# Umum > Komentar dan Saran >  [Usul] Bukan Usil Tapi cuma Usul

## ad666

Mau usul buat pengelola koi-s, menambah aturan baru untuk Forum Jual Belinya dengan klausul "Wajib mencantumkan harga yang ditawarkan" Saya perhatikan beberapa thread memajang dagangan tanpa tempel harga, walaupun ada embel2 "3% untuk Koi-s"
Bukan apa-apa, ini kan forum bertema kekeluargaan, kenapa sih harus PM-PMan atau main rahasia-rahasiaan? Ruginya apa ya kalo harganya dipasang? toh di sini sepertinya ga ada yang demen jadi Price Police?

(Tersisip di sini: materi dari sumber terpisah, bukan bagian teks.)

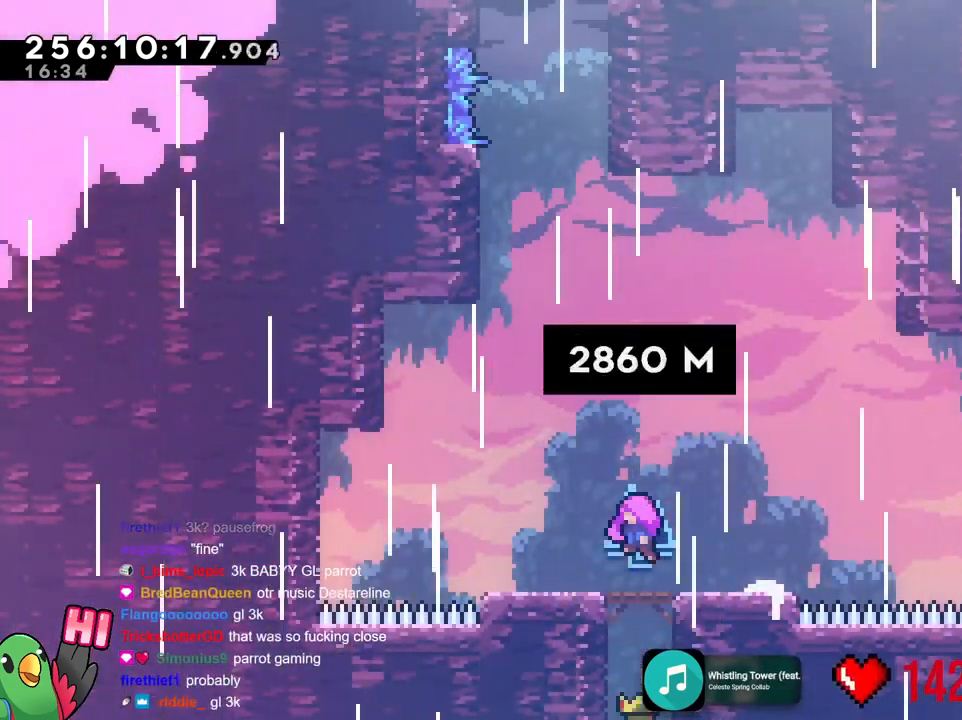
{"buttons": ["R1"], "left_stick": "center", "right_stick": "center", "events": [[117, "R1", "up"], [250, "R1", "down"], [334, "R1", "up"], [500, "R1", "down"]]}
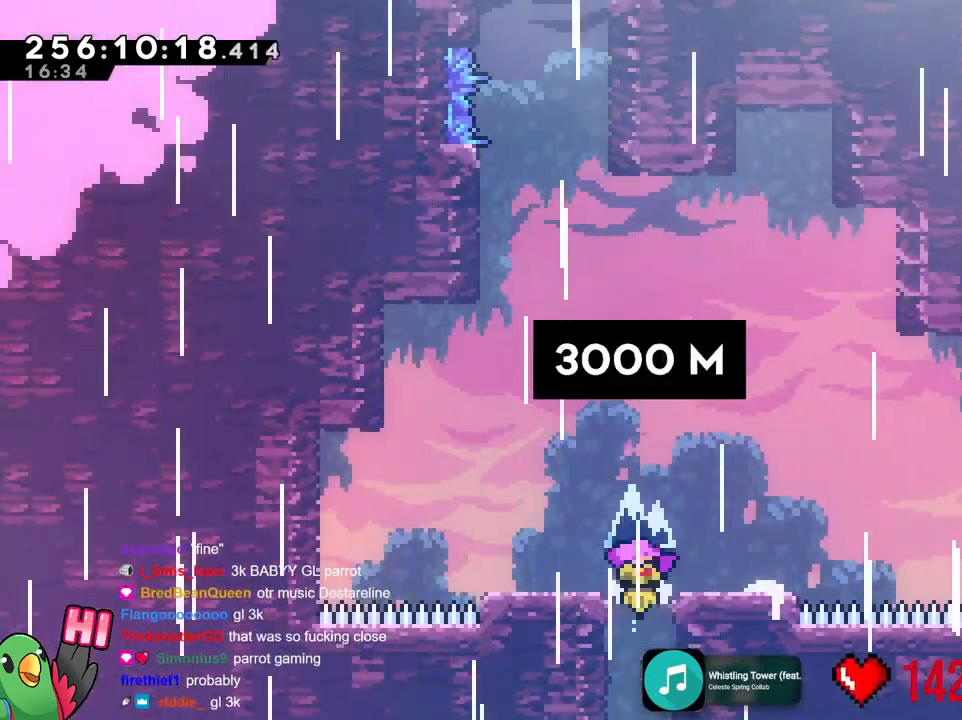
{"buttons": [], "left_stick": "center", "right_stick": "center", "events": [[84, "R1", "up"], [201, "R1", "down"], [317, "R1", "up"]]}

cuma saran aja seh. Paling juga ga ditanggepin  ::  

salam kenal

----------


## jhnsone

setuju Om, gw dukung....
dengan adanya pencantuman harga secara terbuka, sekaligus bisa menjadi bagian dari pembelajaran mengapresiasi koi. Gimana para newbie mau memulai mencintai koi, tiap kali mau mulai belanja koi, sudah banyak "tertipu" dengan harga koi yang sering sebenarnya gak sebanding degan kualitas yang benar. (Misal: harga koi seharusnya yang cuma Rp 1 jt, eh eh "disembelih" ama penjual sampe Rp 5 jt! busyet deh :Doh: , kalo sudah kaya gitu, dijamin newbie lgs kapok dech mau lanjuti mencintai koi selanjutnya)
Jadi dengan adanya pembelajaran menilai koi dari harganya secara langsung, sekurangnya bisa mengurangi resiko para newbie "tertipu harga". 
Mohon maaf kalo ada ucapan yg tidak berkenan di sebagian penjual, soalnya ini jg belajar dari pengalaman pribadi.

----------


## grinkz01

hmm...menurut saya sih publisitas harga adalah mutlak hak penjual. ndak bisa dipaksakan utk dipublish. hal ini sama persis dgn toko dan swalayan....kan gak bisa maksa si empunya toko utk pasang display harga krn mmg itu kebijakan si empunya toko?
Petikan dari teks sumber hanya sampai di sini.